I have had an ongoing problem running a Tomcat java web application in a docker container (which I refer to as a 'task' in this post) hosted in an ECS (elastic container service) on AWS.
We notice that the task climbs to 97% CPU usage (using the AWS metrics) and while it sometimes climbs back down to a lower CPU usage on its own, the task generally just shuts down.
Luckily, the ECS spawns a new docker task and starts up the application again (although, it takes 5-10 minutes for everything to come back online, which is a huge amount of time during our production day!)
We don't have any upper limit on the ECS task configured (perhaps we should?) — — in a previous project we increased the CPU on the ECS host from 8 vCPU, to 32 vCPU and sure enough this particular docker task climbed to the 97% of the ECS host CPU persistently throughout the project.
This week we increased the CPU from 8 vCPU, to 16 vCPU (and a memory of 64 GB).
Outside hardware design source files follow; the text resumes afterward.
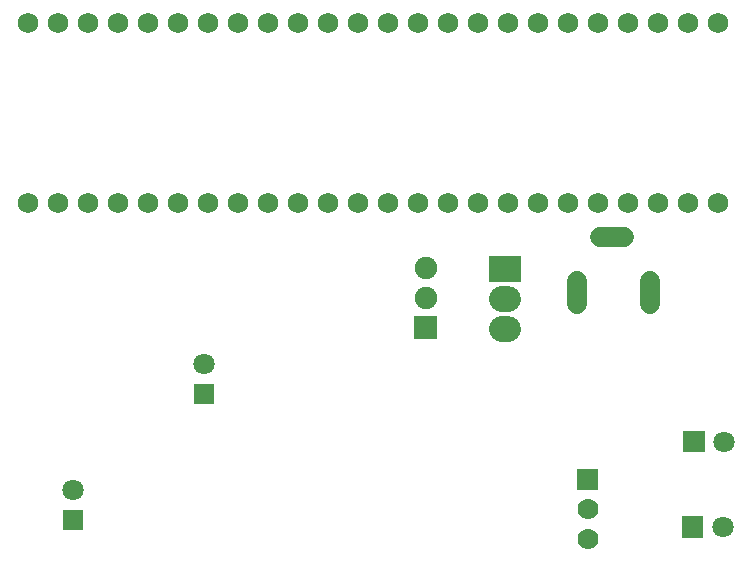
<source format=gbs>
G04 Layer: BottomSolderMaskLayer*
G04 EasyEDA v6.3.22, 2020-03-24T12:14:19+11:00*
G04 be55d0e875064f4eac6341afbdbda93d,8b00c40d607e4de580d566db1ee26a9b,10*
G04 Gerber Generator version 0.2*
G04 Scale: 100 percent, Rotated: No, Reflected: No *
G04 Dimensions in millimeters *
G04 leading zeros omitted , absolute positions ,3 integer and 3 decimal *
%FSLAX33Y33*%
%MOMM*%
G90*
G71D02*

%ADD34C,2.203196*%
%ADD35C,1.703197*%
%ADD38C,1.903197*%
%ADD39C,1.727200*%
%ADD42R,1.803197X1.803197*%
%ADD43C,1.803197*%
%ADD45C,1.778000*%

%LPD*%
G54D34*
G01X42921Y20447D02*
G01X42422Y20447D01*
G01X42921Y22987D02*
G01X42422Y22987D01*
G54D35*
G01X54916Y22557D02*
G01X54916Y24557D01*
G01X52716Y28258D02*
G01X50716Y28258D01*
G01X48716Y22557D02*
G01X48716Y24557D01*
G36*
G01X34988Y19621D02*
G01X34988Y21526D01*
G01X36893Y21526D01*
G01X36893Y19621D01*
G01X34988Y19621D01*
G37*
G54D38*
G01X35941Y23114D03*
G01X35941Y25654D03*
G54D39*
G01X60706Y46355D03*
G01X58166Y46355D03*
G01X55626Y46355D03*
G01X53086Y46355D03*
G01X50546Y46355D03*
G01X48006Y46355D03*
G01X45466Y46355D03*
G01X42926Y46355D03*
G01X40386Y46355D03*
G01X37846Y46355D03*
G01X35306Y46355D03*
G01X32766Y46355D03*
G01X30226Y46355D03*
G01X27686Y46355D03*
G01X25146Y46355D03*
G01X22606Y46355D03*
G01X20066Y46355D03*
G01X17526Y46355D03*
G01X14986Y46355D03*
G01X12446Y46355D03*
G01X9906Y46355D03*
G01X7366Y46355D03*
G01X4826Y46355D03*
G01X2286Y46355D03*
G01X2286Y31115D03*
G01X4826Y31115D03*
G01X7366Y31115D03*
G01X9906Y31115D03*
G01X12446Y31115D03*
G01X14986Y31115D03*
G01X17526Y31115D03*
G01X20066Y31115D03*
G01X22606Y31115D03*
G01X25146Y31115D03*
G01X27686Y31115D03*
G01X30226Y31115D03*
G01X32766Y31115D03*
G01X35306Y31115D03*
G01X37846Y31115D03*
G01X40386Y31115D03*
G01X42926Y31115D03*
G01X45466Y31115D03*
G01X48006Y31115D03*
G01X50546Y31115D03*
G01X53086Y31115D03*
G01X55626Y31115D03*
G01X58166Y31115D03*
G01X60706Y31115D03*
G36*
G01X41320Y24424D02*
G01X41320Y26629D01*
G01X44023Y26629D01*
G01X44023Y24424D01*
G01X41320Y24424D01*
G37*
G54D42*
G01X6096Y4318D03*
G54D43*
G01X6096Y6858D03*
G36*
G01X57772Y10020D02*
G01X57772Y11823D01*
G01X59575Y11823D01*
G01X59575Y10020D01*
G01X57772Y10020D01*
G37*
G01X61214Y10922D03*
G36*
G01X57645Y2781D02*
G01X57645Y4584D01*
G01X59448Y4584D01*
G01X59448Y2781D01*
G01X57645Y2781D01*
G37*
G01X61087Y3683D03*
G54D42*
G01X17145Y14986D03*
G54D43*
G01X17145Y17526D03*
G54D45*
G01X49657Y2667D03*
G01X49657Y5207D03*
G36*
G01X48768Y6858D02*
G01X48768Y8636D01*
G01X50546Y8636D01*
G01X50546Y6858D01*
G01X48768Y6858D01*
G37*
M00*
M02*

</source>
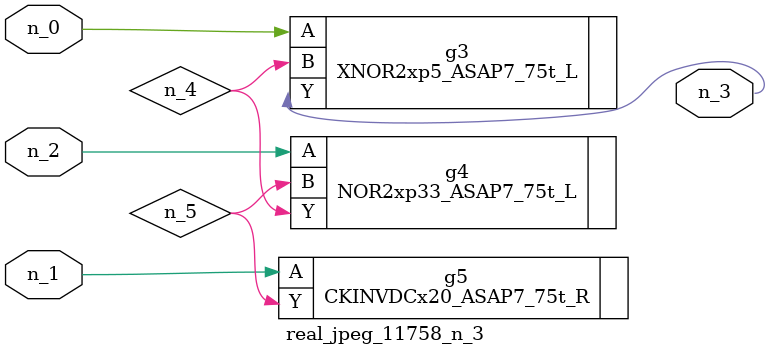
<source format=v>
module real_jpeg_11758_n_3 (n_1, n_0, n_2, n_3);

input n_1;
input n_0;
input n_2;

output n_3;

wire n_5;
wire n_4;

XNOR2xp5_ASAP7_75t_L g3 ( 
.A(n_0),
.B(n_4),
.Y(n_3)
);

CKINVDCx20_ASAP7_75t_R g5 ( 
.A(n_1),
.Y(n_5)
);

NOR2xp33_ASAP7_75t_L g4 ( 
.A(n_2),
.B(n_5),
.Y(n_4)
);


endmodule
</source>
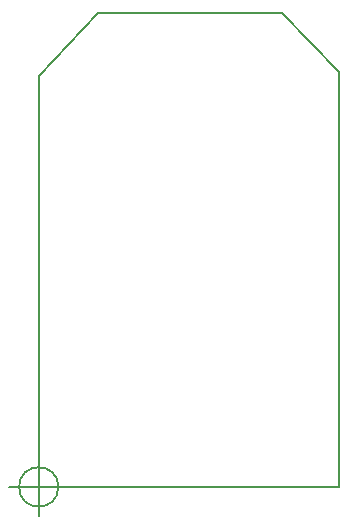
<source format=gm1>
G04 #@! TF.GenerationSoftware,KiCad,Pcbnew,5.0.0*
G04 #@! TF.CreationDate,2018-08-02T12:49:40+02:00*
G04 #@! TF.ProjectId,PTL-IR_remote,50544C2D49525F72656D6F74652E6B69,v1.1*
G04 #@! TF.SameCoordinates,PXa4b7f80PY71d9820*
G04 #@! TF.FileFunction,Profile,NP*
%FSLAX46Y46*%
G04 Gerber Fmt 4.6, Leading zero omitted, Abs format (unit mm)*
G04 Created by KiCad (PCBNEW 5.0.0) date Thu Aug  2 12:49:40 2018*
%MOMM*%
%LPD*%
G01*
G04 APERTURE LIST*
%ADD10C,0.150000*%
G04 APERTURE END LIST*
D10*
X1666666Y0D02*
G75*
G03X1666666Y0I-1666666J0D01*
G01*
X-2500000Y0D02*
X2500000Y0D01*
X0Y2500000D02*
X0Y-2500000D01*
X25400000Y35100000D02*
X25400000Y0D01*
X20600000Y40100000D02*
X25400000Y35100000D01*
X5000000Y40100000D02*
X20600000Y40100000D01*
X0Y34800000D02*
X5000000Y40100000D01*
X0Y0D02*
X0Y34800000D01*
X25400000Y0D02*
X0Y0D01*
M02*

</source>
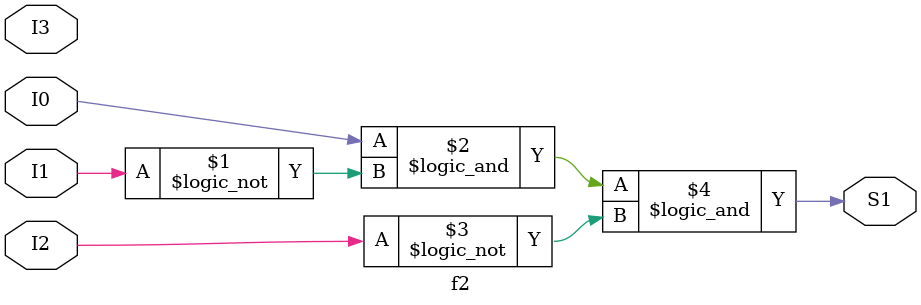
<source format=sv>
module f2(input I0, I1, I2, I3, 
			 output S1);

	assign S1 = (I0&&!I1&&!I2);
	
endmodule

</source>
And are seeing the same thing. I increased the soft memory limit of the task to 4 GB (it was originally set to 2 GB) and I can see the memory usage climbs but definitely does not go above about 6 GB.
Going by the stack trace, (which is too long to post), there are no Outof Memory error logged by the tomcat/java application.
It usually starts with a JDBC error (maximum connections /pool exhausted), then things getting deregistered, the logging system shut down, etc.
Is the ECS host shutting down the task, or is the task shutting itself down after reaching CPU/memory constraints (java/tomcat shutting itself down)? Furthermore, in our ECS agent log I can see a statement about 'Exit 143' -- is this termination of the task from the ECS or the container itself exiting? Would it be best to set an upper CPU limit on the task (regarding JVM memory, using whatever is available to it)?